Task goal. Copy the data precisely, character for character, and leave out every picture.

Camera calibration parameters:
· · · · · · ·

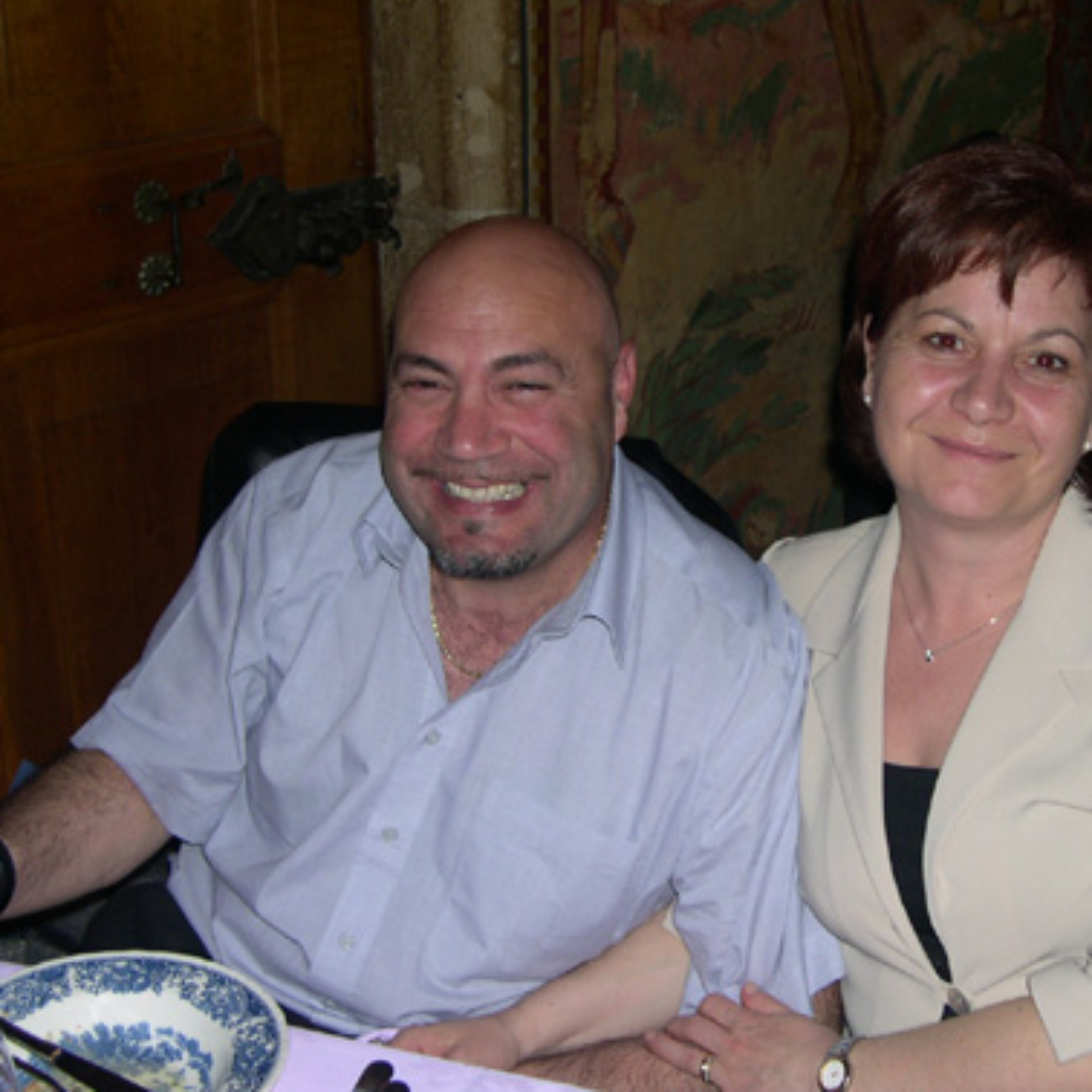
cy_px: 468
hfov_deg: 29.0
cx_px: 667
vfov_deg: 29.0
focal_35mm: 59
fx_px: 2106
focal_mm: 9
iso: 100
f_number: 2.9
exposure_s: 1/60
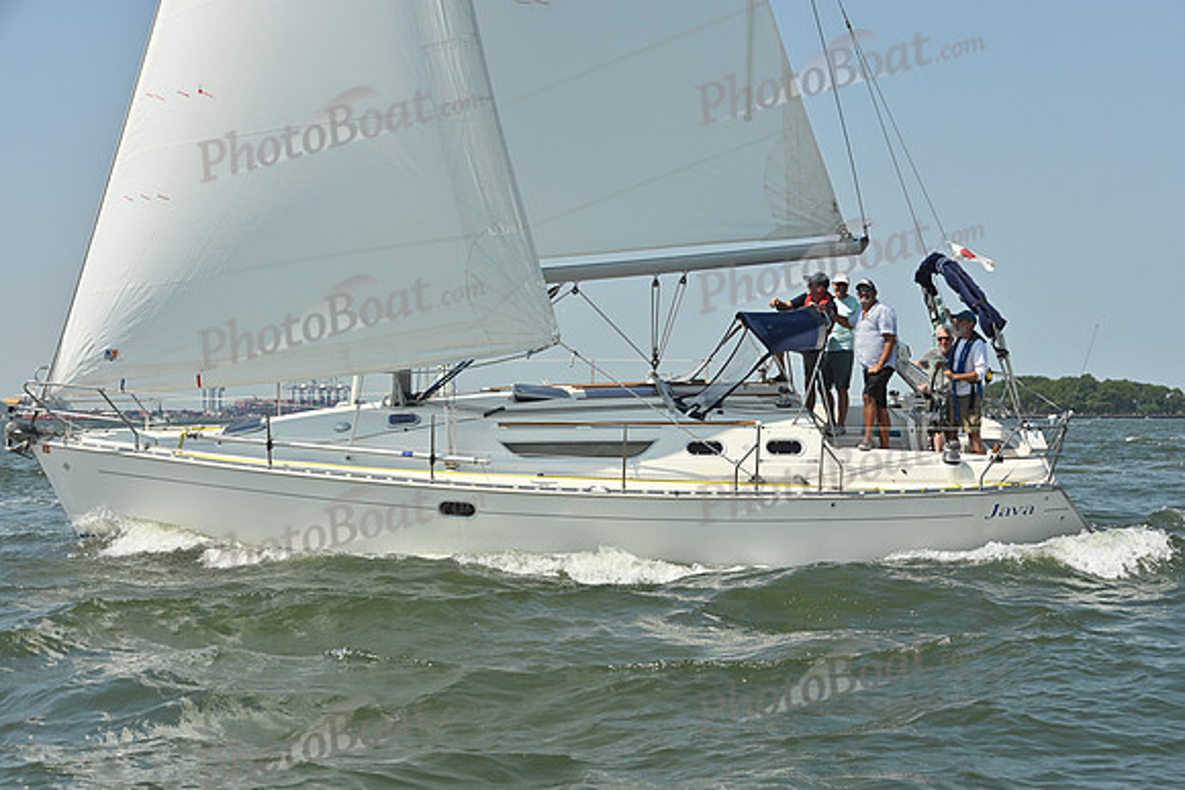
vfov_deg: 19.5
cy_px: 395
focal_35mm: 70
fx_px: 2305
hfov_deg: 28.8
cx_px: 592
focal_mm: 70
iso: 320
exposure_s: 1/1250
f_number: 9
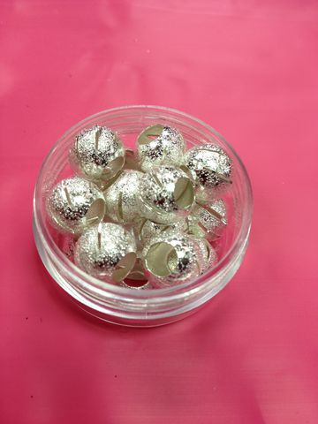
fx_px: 429
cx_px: 159
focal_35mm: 35
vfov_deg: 52.6
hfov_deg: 40.7
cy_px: 212
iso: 50
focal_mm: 4.28
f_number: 2.4
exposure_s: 1/24
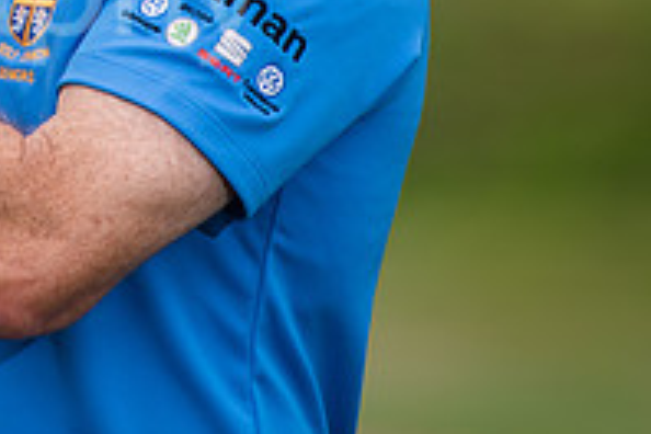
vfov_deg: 1.6
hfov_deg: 2.3
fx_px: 15912
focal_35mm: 880
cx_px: -155
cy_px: -173
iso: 100
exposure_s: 1/250
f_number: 5.6
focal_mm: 300
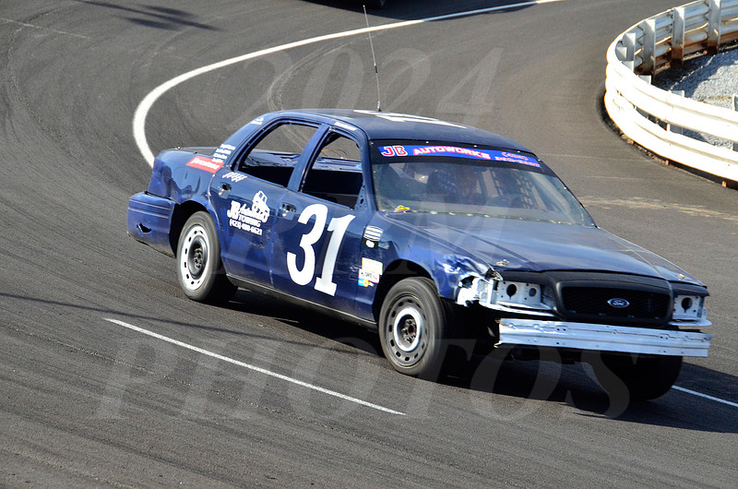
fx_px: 3683
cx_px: 369
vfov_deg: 7.6
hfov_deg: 11.4
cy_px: 244
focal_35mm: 180
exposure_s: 1/800
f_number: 10
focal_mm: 120
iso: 1000
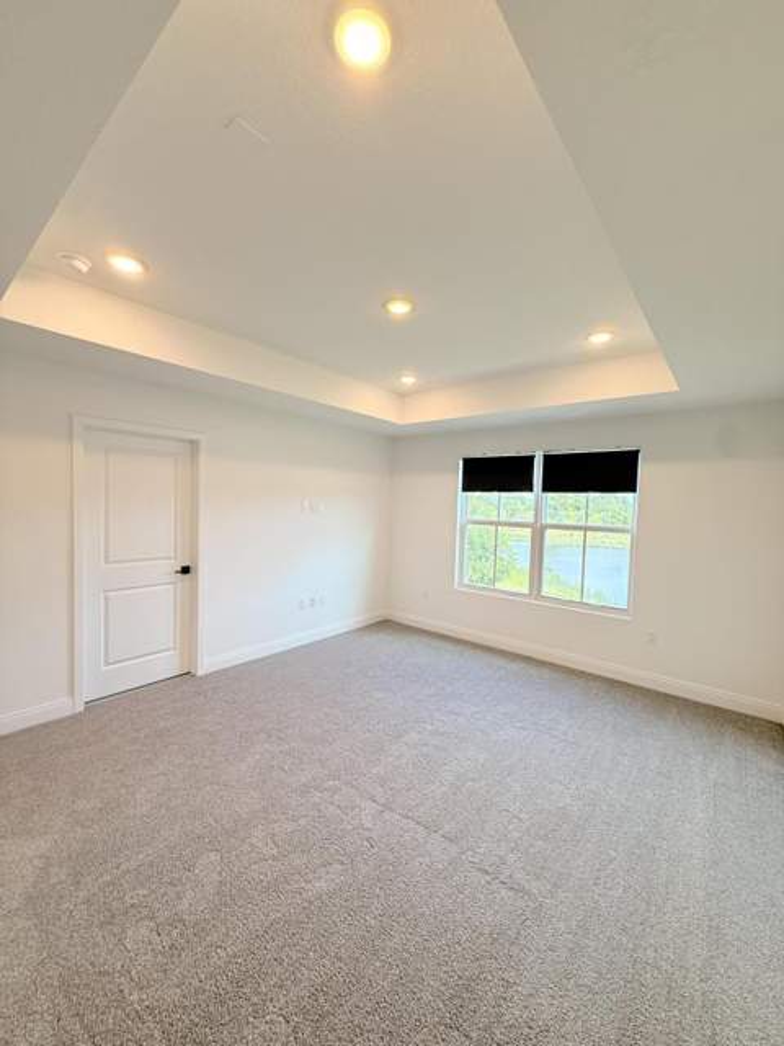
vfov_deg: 102.1
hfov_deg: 85.7
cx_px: 392
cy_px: 523
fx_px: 423
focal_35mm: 14
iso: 80
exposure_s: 1/120
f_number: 2.2
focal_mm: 2.22
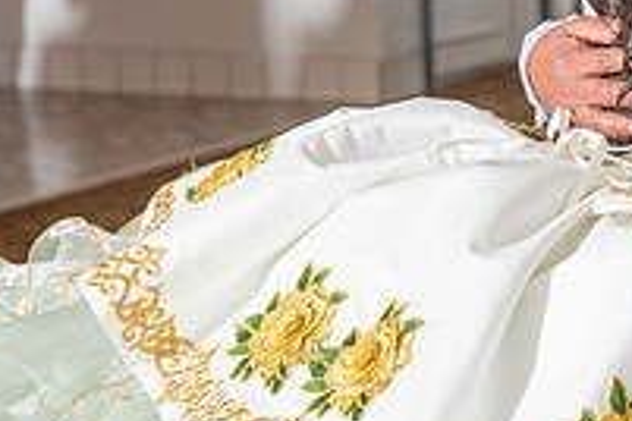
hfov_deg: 11.4
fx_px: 3142
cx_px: 632
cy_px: -83
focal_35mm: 179
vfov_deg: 7.6
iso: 500
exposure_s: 1/200
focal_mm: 62
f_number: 4
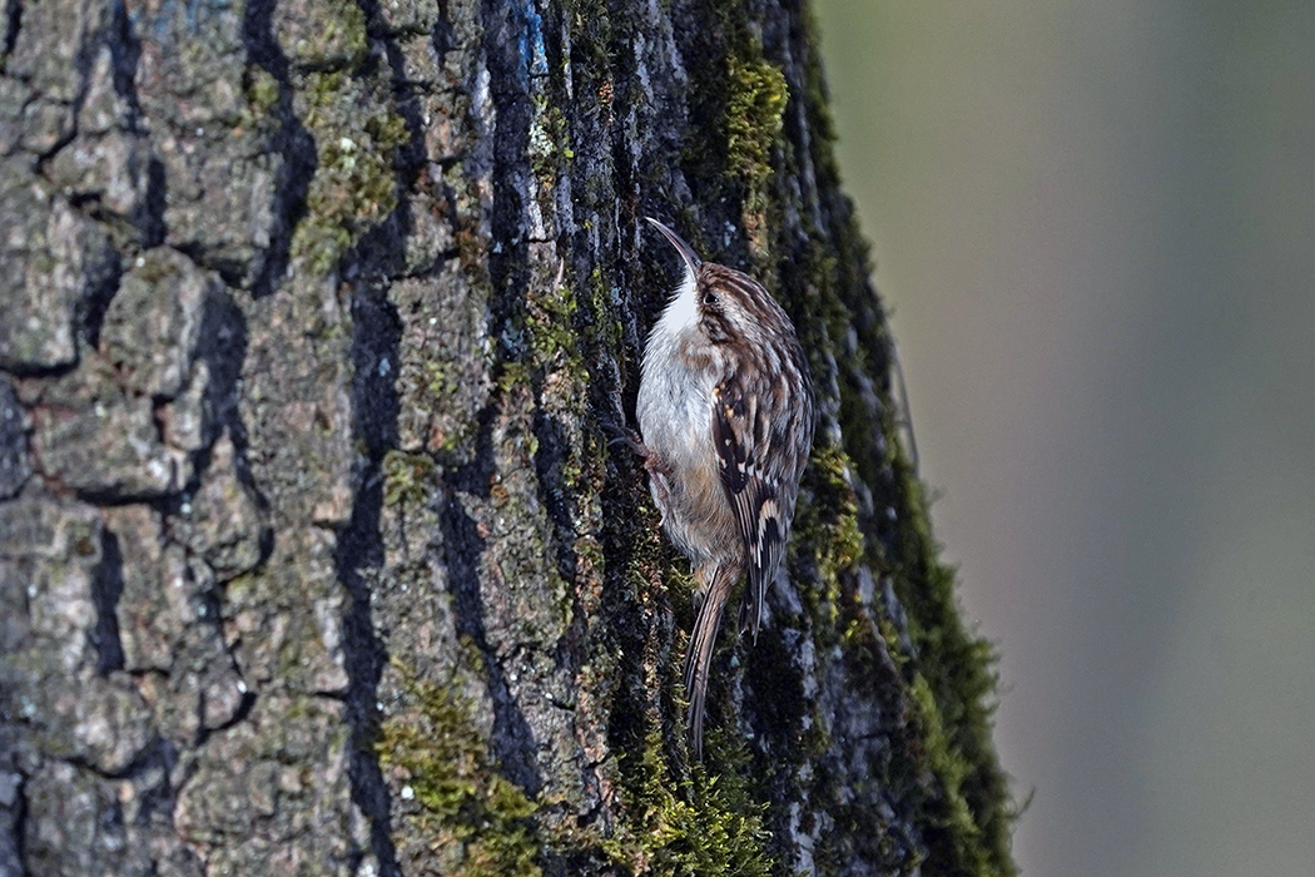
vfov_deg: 2.3
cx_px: 658
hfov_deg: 3.4
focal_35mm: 600
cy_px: 438
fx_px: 21915
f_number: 6.3
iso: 800
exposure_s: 1/2500
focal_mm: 600
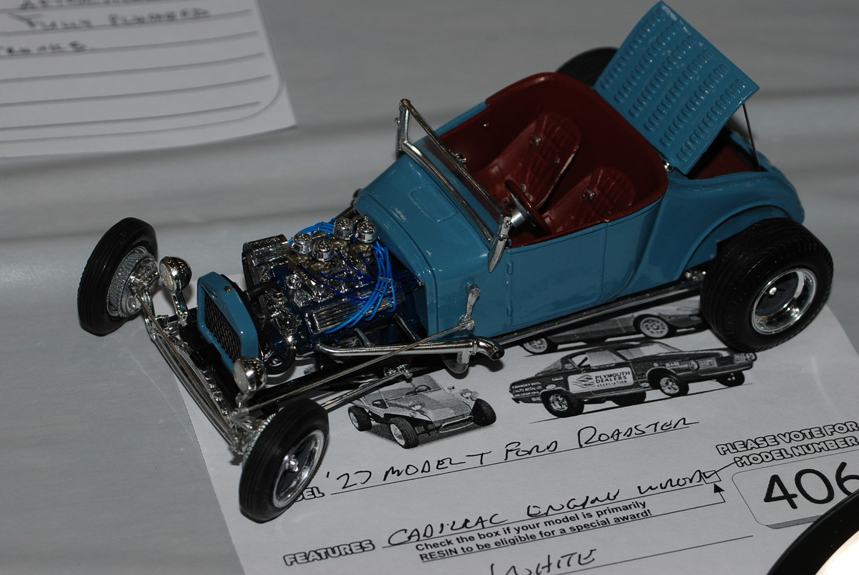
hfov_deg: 17.0
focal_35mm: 120
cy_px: 288
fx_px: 2867
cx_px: 430
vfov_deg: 11.5
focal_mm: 80
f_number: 5.6
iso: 200
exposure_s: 1/60
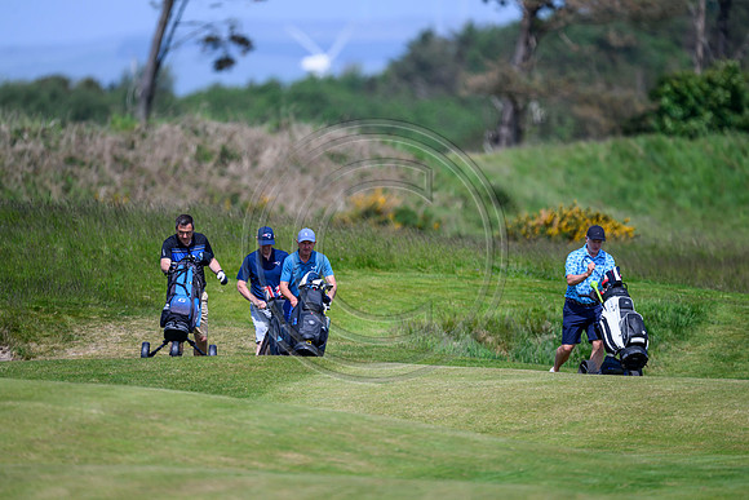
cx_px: 374
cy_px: 250
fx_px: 11653
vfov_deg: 2.5
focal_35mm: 560
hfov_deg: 3.7
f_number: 4.5
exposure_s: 1/4000
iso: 500
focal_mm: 560
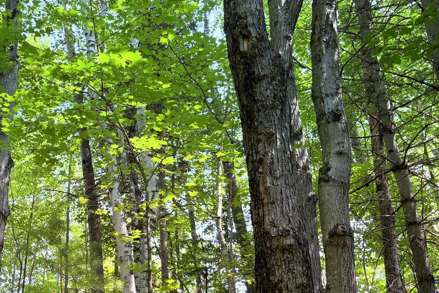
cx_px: 110
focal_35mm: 46
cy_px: 166
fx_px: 561
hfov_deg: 41.5
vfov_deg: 29.2
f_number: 1.6
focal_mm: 5.96
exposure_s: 1/225
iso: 80
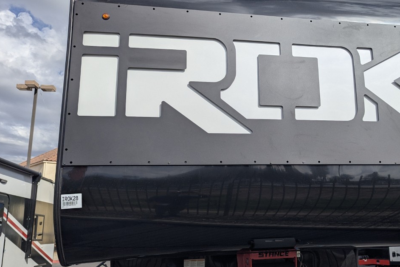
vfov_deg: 35.9
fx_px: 411
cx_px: 273
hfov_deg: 50.8
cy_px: 131
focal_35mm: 37
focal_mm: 6.81
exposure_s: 1/4717
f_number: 1.85
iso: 49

· · · · · · ·

Your response.
cy_px: 468
hfov_deg: 29.0
cx_px: 667
vfov_deg: 29.0
focal_35mm: 59
fx_px: 2106
focal_mm: 9
iso: 100
f_number: 2.9
exposure_s: 1/60
vfov_deg: 19.5
cy_px: 395
focal_35mm: 70
fx_px: 2305
hfov_deg: 28.8
cx_px: 592
focal_mm: 70
iso: 320
exposure_s: 1/1250
f_number: 9
fx_px: 429
cx_px: 159
focal_35mm: 35
vfov_deg: 52.6
hfov_deg: 40.7
cy_px: 212
iso: 50
focal_mm: 4.28
f_number: 2.4
exposure_s: 1/24
vfov_deg: 1.6
hfov_deg: 2.3
fx_px: 15912
focal_35mm: 880
cx_px: -155
cy_px: -173
iso: 100
exposure_s: 1/250
f_number: 5.6
focal_mm: 300
fx_px: 3683
cx_px: 369
vfov_deg: 7.6
hfov_deg: 11.4
cy_px: 244
focal_35mm: 180
exposure_s: 1/800
f_number: 10
focal_mm: 120
iso: 1000
vfov_deg: 102.1
hfov_deg: 85.7
cx_px: 392
cy_px: 523
fx_px: 423
focal_35mm: 14
iso: 80
exposure_s: 1/120
f_number: 2.2
focal_mm: 2.22
hfov_deg: 11.4
fx_px: 3142
cx_px: 632
cy_px: -83
focal_35mm: 179
vfov_deg: 7.6
iso: 500
exposure_s: 1/200
focal_mm: 62
f_number: 4
vfov_deg: 2.3
cx_px: 658
hfov_deg: 3.4
focal_35mm: 600
cy_px: 438
fx_px: 21915
f_number: 6.3
iso: 800
exposure_s: 1/2500
focal_mm: 600
hfov_deg: 17.0
focal_35mm: 120
cy_px: 288
fx_px: 2867
cx_px: 430
vfov_deg: 11.5
focal_mm: 80
f_number: 5.6
iso: 200
exposure_s: 1/60
cx_px: 374
cy_px: 250
fx_px: 11653
vfov_deg: 2.5
focal_35mm: 560
hfov_deg: 3.7
f_number: 4.5
exposure_s: 1/4000
iso: 500
focal_mm: 560
cx_px: 110
focal_35mm: 46
cy_px: 166
fx_px: 561
hfov_deg: 41.5
vfov_deg: 29.2
f_number: 1.6
focal_mm: 5.96
exposure_s: 1/225
iso: 80
vfov_deg: 35.9
fx_px: 411
cx_px: 273
hfov_deg: 50.8
cy_px: 131
focal_35mm: 37
focal_mm: 6.81
exposure_s: 1/4717
f_number: 1.85
iso: 49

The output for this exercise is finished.